16. The one or more machine-readable hardware storage devices of claim 9, wherein the operations further comprise:

executing the query; and

based on execution of the query, retrieving, from a hardware storage device, data in accordance with the schema.

17. A system comprising:

one or more processing devices;

one or more machine-readable hardware storage devices storing instructions that are executable by the one or more processing devices to perform operations comprising:

accessing, from a hardware storage device, metadata specifying fields of one or more datasets stored in the hardware storage device and data specifying allowed operations;

generating a schema in accordance with the accessed metadata and the accessed data, with the schema specifying which of the fields are accessible in responding to a request;

receiving, from a client device by a computer system, a request for data based on the one or more datasets;

transmitting the request and the schema to an artificial intelligence engine;

receiving from the artificial intelligence engine a dataset specification that comprises a structured, machine-readable representation of the request that has been generated in accordance with the schema;

compiling the dataset specification into a query in accordance with the schema such that the query is executable to perform operations specified by the schema and access data specified by the schema; and

storing, in a hardware storage device, the compiled query for execution.

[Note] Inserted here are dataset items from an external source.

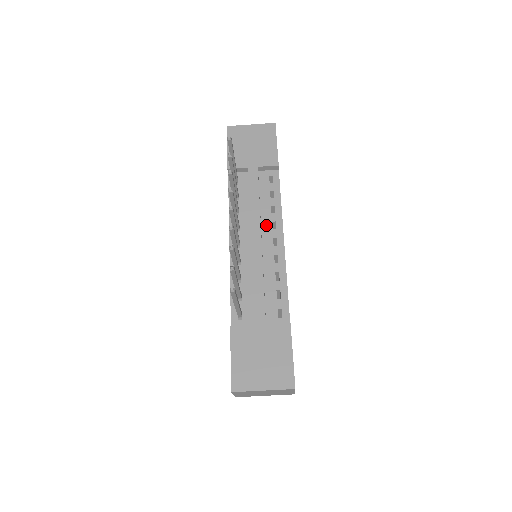
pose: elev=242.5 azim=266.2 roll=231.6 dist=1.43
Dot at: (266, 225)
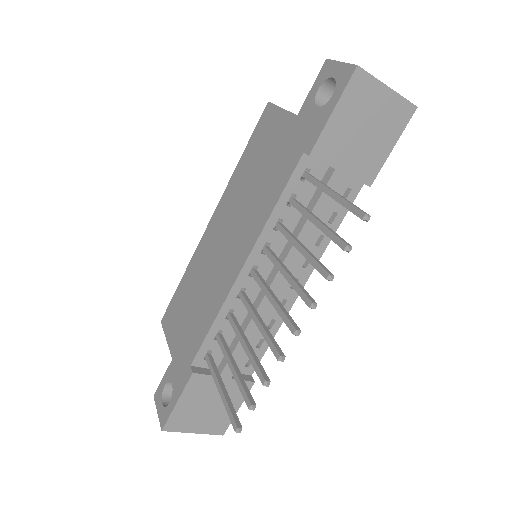
Dot at: (299, 259)
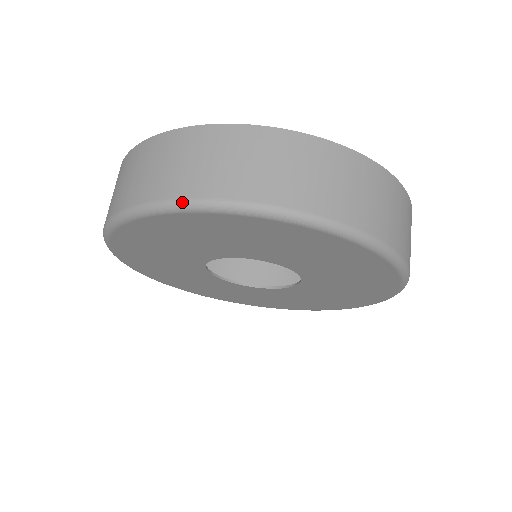
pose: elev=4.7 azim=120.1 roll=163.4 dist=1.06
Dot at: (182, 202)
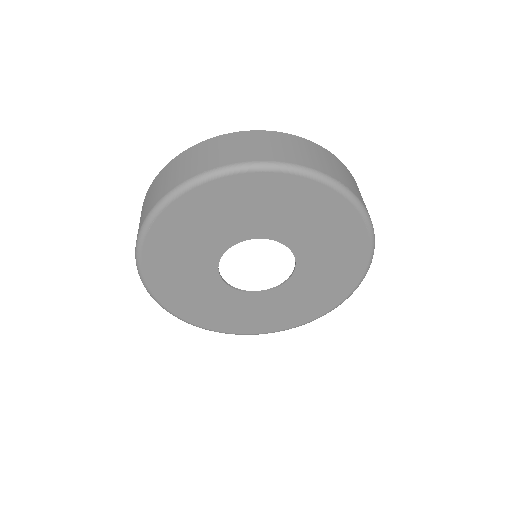
Dot at: (326, 176)
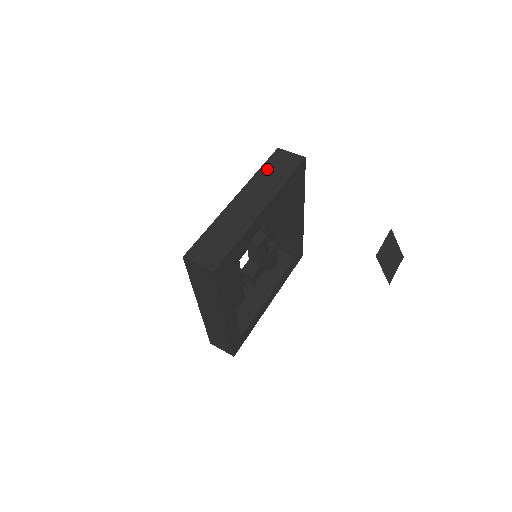
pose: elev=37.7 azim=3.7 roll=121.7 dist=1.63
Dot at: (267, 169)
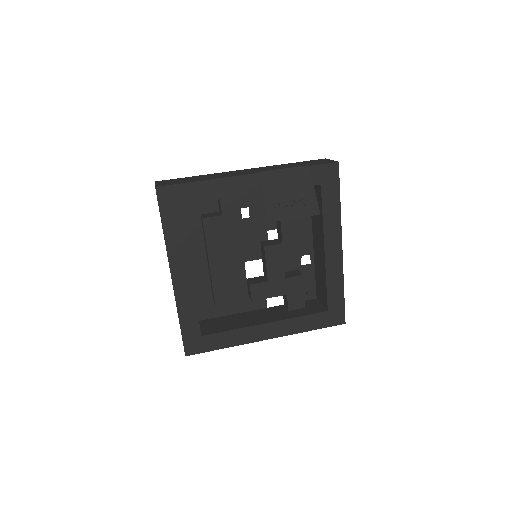
Dot at: (294, 163)
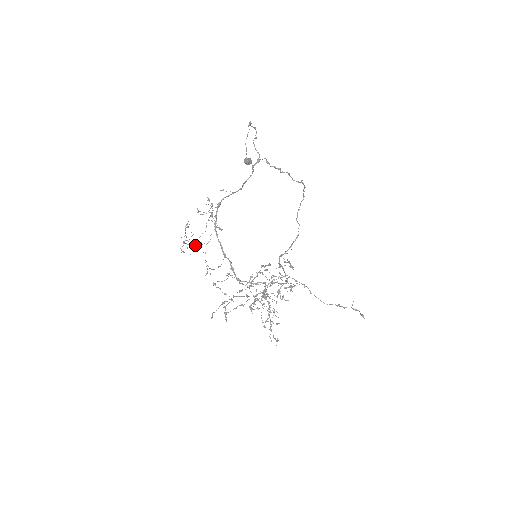
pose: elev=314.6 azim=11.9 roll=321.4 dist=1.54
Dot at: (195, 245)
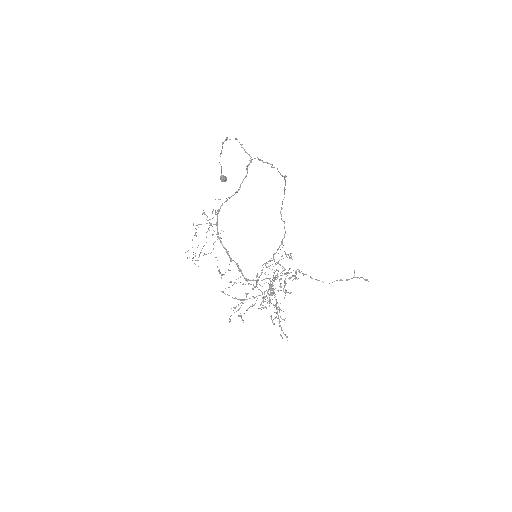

18. The system of claim 17, wherein the dataset specification excludes requested data, when that requested data is specified by fields not represented in the schema.

19. The system of claim 17, wherein the schema is configured to exclude sensitive or personally identifiable information (PII) from accessible data.

20. The system of claim 1, wherein the operations further comprise:

accessing, from the hardware storage device, instructions specifying that personally identifiable information (PII) or other sensitive data is excluded from representation in a dataset specification, the method further comprising:

accessing pre-defined fields names indicative of PII or sensitive data;

accessing fields names of the one or more datasets stored in the hardware storage device; and

generating the schema to exclude from accessible data that data associated with fields names corresponding to the pre-defined field names indicative of PII or sensitive data.